Sweden: the one-minute city

Here’s something stronger than “The Quarter-Hour City”, the district-wide urban planning programme implemented by Paris: Sweden has a hyperlocal project with the redevelopment of… every single street!

While Paris aims at accessibility (transport, shops, health, leisure…) within a radius of 15 minutes on foot or by bike and while the superblocks of Barcelona concern portions of the city of nine blocks, the Swedish Street Moves project operates at a single street level, paying attention to “the space in front of your front door and that of your adjacent and opposite neighbours”. 
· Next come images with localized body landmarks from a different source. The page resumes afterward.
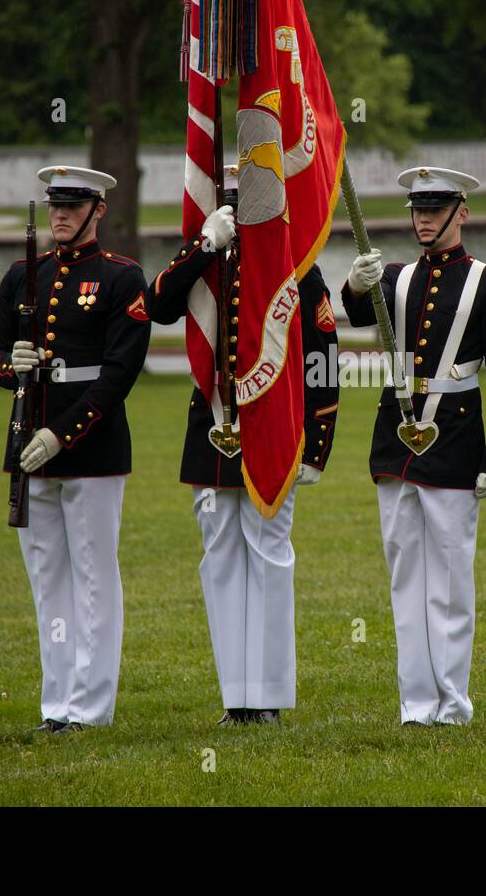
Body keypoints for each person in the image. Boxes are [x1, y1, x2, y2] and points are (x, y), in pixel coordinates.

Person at [145, 164, 340, 725]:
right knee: (221, 562)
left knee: (269, 557)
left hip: (272, 430)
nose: (239, 206)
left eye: (245, 196)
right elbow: (155, 305)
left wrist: (315, 447)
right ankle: (237, 697)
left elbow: (321, 359)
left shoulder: (296, 266)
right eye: (230, 198)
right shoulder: (204, 262)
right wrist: (204, 247)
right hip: (211, 429)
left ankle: (270, 696)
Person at [341, 166, 486, 726]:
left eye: (434, 208)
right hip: (396, 442)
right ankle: (416, 704)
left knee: (447, 578)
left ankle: (452, 704)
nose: (423, 219)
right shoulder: (393, 275)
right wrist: (353, 283)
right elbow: (350, 316)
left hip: (457, 441)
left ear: (460, 213)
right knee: (405, 578)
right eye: (417, 209)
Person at [0, 165, 151, 734]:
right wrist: (13, 367)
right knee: (48, 580)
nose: (60, 215)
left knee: (95, 578)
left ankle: (91, 707)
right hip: (28, 439)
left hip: (92, 447)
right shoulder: (20, 276)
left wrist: (63, 433)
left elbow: (118, 374)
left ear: (97, 210)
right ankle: (57, 705)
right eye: (55, 204)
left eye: (74, 205)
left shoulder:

The end goal is very ambitious, even if it is different from the other two cities: it’s about rethinking and transforming all the streets of the country in the 2020s, so that “every street in Sweden is healthy, sustainable and lively by 2030”. This project had been started before 2020 but it has been accelerated since the health crisis

Redesigning your own street

Through workshops and consultations, residents can decide for themselves how much street space is used for parking or other public uses. By rethinking pavements as possible meeting places, the project seeks to change the perception of streets which were previously seen mainly as places for driving and storing cars.

Parklet

To achieve this goal, the municipalities will provide street furniture units based on the parklet model, an idea that was born in San Francisco. This is a street furniture kit designed to fit the dimensions of a standard parking space and built with wooden pallets. These blocks, which fit together like Lego, can be equipped with planters, racks for bicycles or scooters, play areas for children or even charging stations for electric cars. It is a modular system, which can be adapted, modified, remodelled or supplemented.

© Rene Paulesich

© Rene Paulesich

So far, Street Moves has carried out the experimental redevelopment of four streets in Stockholm and it will soon expand to other neighbourhoods in Gothenburg and Malmö.

The main merit of this programme is to give the street back to residents thanks to the greater involvement of citizens in urban transformation.